◆ What to work on: When you reach the line in the listing below that contains "www.fresenius.com/annual-general-meeting", begin returning lines exactly as written, and stop after the line that contains "Shareholder Rights". Return no other lines.

◆ Data extract:
☆ ☆ ☆ ☆
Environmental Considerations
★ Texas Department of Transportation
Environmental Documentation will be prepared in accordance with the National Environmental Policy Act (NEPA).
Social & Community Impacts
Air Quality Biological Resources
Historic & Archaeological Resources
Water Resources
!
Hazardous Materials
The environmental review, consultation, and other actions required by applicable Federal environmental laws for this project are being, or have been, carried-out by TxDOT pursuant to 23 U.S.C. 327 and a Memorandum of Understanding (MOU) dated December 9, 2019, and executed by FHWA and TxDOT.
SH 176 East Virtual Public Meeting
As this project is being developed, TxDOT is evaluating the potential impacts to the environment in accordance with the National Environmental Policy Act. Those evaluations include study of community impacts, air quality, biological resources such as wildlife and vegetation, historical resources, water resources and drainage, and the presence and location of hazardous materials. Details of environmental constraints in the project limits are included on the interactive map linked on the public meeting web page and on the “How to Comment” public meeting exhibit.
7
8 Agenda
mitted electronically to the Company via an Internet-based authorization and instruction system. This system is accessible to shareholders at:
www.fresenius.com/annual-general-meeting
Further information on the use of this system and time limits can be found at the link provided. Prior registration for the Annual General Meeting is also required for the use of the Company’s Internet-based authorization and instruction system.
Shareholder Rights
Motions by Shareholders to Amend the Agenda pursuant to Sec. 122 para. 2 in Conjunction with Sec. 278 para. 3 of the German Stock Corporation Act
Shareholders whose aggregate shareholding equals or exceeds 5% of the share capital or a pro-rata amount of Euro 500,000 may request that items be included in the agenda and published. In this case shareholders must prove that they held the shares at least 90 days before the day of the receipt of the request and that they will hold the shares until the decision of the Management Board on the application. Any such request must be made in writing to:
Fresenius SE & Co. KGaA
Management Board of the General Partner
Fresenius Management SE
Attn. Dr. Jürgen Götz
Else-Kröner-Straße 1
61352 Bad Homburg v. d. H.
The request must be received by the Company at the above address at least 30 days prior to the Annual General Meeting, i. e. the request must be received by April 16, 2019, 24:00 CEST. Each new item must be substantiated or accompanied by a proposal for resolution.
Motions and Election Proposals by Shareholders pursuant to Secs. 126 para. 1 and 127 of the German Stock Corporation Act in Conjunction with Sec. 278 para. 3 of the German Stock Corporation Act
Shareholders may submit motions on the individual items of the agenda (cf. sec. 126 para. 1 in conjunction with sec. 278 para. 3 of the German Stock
☆ ☆ ☆ ☆
◆ Task result:
www.fresenius.com/annual-general-meeting
Further information on the use of this system and time limits can be found at the link provided. Prior registration for the Annual General Meeting is also required for the use of the Company’s Internet-based authorization and instruction system.
Shareholder Rights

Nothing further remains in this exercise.